In terms of legal status, since there is no definition of independent workers or autonomous workers in French labour law, solo self-employed workers are defined as those workers who are not subordinate. Scholars and case-law have had a fundamental role in France in clarifying the boundaries between employment and self-employment. Key factors that courts consider, among others, are the frequency of the instruction, the monitoring of performance, and power to sanction. Part VII of the Labour Code has extended the scope of labour protection to some workers, such as journalists, performers, home workers, sales representative, etc. French labour law is also characterised by peculiar legal devices concerning the hybrid area of work. In particular, the ‘auto-entrepreneur’ regime concerns self-employed workers pursuing a small scale activity who benefit from a simplified registration process as well as a simplified method of calculating social security contributions and income tax. ‘Salaried entrepreneurs’ are instead freelancers who are employed by Cooperatives d’Activité et d’Emploi, which support project creators in launching new businesses. Moreover, high-skilled workers can opt to work for a portage salarial company, which allows workers to perform jobs for several clients, enjoying administrative services, such as invoicing and recovery of payment. In this way, while working on their projects, both salaried entrepreneurs and porté consultants can benefit from the security and social protection typical of a dependent employment contract.

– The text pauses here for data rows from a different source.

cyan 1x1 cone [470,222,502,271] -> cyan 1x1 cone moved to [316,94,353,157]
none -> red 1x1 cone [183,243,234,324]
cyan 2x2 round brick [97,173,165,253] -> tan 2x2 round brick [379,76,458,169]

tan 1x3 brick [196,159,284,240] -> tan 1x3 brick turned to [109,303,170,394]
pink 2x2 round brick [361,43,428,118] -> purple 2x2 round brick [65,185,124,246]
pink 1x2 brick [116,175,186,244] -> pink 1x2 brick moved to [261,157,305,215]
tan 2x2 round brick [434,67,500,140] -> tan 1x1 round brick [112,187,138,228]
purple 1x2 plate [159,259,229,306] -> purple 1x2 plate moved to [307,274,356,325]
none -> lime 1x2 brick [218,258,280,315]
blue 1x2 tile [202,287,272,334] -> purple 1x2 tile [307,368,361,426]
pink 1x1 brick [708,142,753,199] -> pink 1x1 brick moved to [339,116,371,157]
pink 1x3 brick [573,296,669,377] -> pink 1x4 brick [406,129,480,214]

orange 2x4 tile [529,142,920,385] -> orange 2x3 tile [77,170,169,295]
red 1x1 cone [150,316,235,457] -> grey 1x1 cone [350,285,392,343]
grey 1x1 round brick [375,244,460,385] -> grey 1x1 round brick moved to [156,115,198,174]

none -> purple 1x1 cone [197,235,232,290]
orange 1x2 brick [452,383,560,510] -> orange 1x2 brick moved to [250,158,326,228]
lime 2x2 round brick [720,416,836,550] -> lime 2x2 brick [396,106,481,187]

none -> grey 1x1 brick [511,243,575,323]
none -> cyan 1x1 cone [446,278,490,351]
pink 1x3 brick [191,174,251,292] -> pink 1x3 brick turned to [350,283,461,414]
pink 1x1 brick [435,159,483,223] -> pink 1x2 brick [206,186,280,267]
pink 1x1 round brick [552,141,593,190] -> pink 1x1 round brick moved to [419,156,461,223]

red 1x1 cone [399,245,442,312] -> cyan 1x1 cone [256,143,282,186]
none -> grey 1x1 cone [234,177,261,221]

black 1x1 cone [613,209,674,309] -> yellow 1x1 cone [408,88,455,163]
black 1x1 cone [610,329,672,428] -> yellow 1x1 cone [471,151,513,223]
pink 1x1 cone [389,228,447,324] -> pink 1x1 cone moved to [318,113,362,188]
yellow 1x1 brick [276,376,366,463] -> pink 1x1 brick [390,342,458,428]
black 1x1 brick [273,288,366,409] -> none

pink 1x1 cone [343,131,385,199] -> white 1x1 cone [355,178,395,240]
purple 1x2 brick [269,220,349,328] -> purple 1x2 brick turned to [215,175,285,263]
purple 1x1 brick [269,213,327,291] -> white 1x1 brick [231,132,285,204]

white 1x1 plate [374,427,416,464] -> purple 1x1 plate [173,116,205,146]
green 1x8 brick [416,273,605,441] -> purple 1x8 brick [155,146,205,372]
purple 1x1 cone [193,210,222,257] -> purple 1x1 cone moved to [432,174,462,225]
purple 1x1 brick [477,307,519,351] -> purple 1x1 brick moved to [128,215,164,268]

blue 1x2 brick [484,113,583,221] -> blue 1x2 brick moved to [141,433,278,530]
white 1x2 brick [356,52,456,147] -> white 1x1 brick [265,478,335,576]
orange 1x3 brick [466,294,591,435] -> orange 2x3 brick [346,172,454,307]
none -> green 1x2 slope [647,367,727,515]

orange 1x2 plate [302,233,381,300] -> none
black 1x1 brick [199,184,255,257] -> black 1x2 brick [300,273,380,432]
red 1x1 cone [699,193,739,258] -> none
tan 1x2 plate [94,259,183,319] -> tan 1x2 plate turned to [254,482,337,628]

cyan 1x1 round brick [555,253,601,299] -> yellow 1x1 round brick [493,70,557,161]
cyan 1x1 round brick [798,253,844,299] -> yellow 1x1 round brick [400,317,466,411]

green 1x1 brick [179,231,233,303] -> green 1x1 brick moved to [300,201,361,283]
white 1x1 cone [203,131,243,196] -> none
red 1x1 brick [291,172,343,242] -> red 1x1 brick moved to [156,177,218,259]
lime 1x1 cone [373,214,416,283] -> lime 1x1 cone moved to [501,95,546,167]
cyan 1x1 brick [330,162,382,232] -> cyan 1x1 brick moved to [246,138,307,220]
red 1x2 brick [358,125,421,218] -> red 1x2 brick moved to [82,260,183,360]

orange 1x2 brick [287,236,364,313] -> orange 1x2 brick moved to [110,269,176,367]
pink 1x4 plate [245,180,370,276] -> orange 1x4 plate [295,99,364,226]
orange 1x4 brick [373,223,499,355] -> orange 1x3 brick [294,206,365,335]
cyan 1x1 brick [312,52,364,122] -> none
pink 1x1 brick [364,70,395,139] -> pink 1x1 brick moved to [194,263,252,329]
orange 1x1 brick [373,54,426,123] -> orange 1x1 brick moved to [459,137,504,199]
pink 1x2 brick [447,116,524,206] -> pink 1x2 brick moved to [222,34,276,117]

As far as collective representation is concerned, trade unions – historically more focused on defending wage-employed workers – have recently tried to represent new categories of self-employed workers. During the project, initiatives were followed within Confédération française démocratique du travail (CFDT), Confédération française de l’encadrement – Confédération générale des cadres (CFE-CGC), Confédération générale du travail (CGT), Force Ouvrière (FO) and Union syndicale Solidaires. After the introduction of the ‘auto-entrepreneur’ regime in 2008 for solo self-employed workers, several associations emerged, both to defend this new simplified regime and to provide services to these workers. In these cases, activities were followed within Union des auto-entrepreneurs (UAE) and Fédération Nationale des auto-entrepreneurs et microentrepreneurs (FNAE). Moreover, although most French employers’ associations represent big firms, interviews were realised within the Union des entreprises de proximité (U2P), which includes mainly tradepersons and craftworkers. Some organisations are also supporting freelancers by giving them the opportunity to become employees. Two cooperatives were analysed, namely Smart and Grands Ensemble, as well as portage salarial companies. Finally, a more grassroots group was also studied: the Collectif des Livreurs Autonomes de Paris (CLAP), which organises platform riders. While conducting the fieldwork in France, the researcher was hosted at the Laboratoire Interdisciplinaire pour la Sociologie Économique (LISE), Conservatoire National des Arts et Métiers (CNAM) in Paris.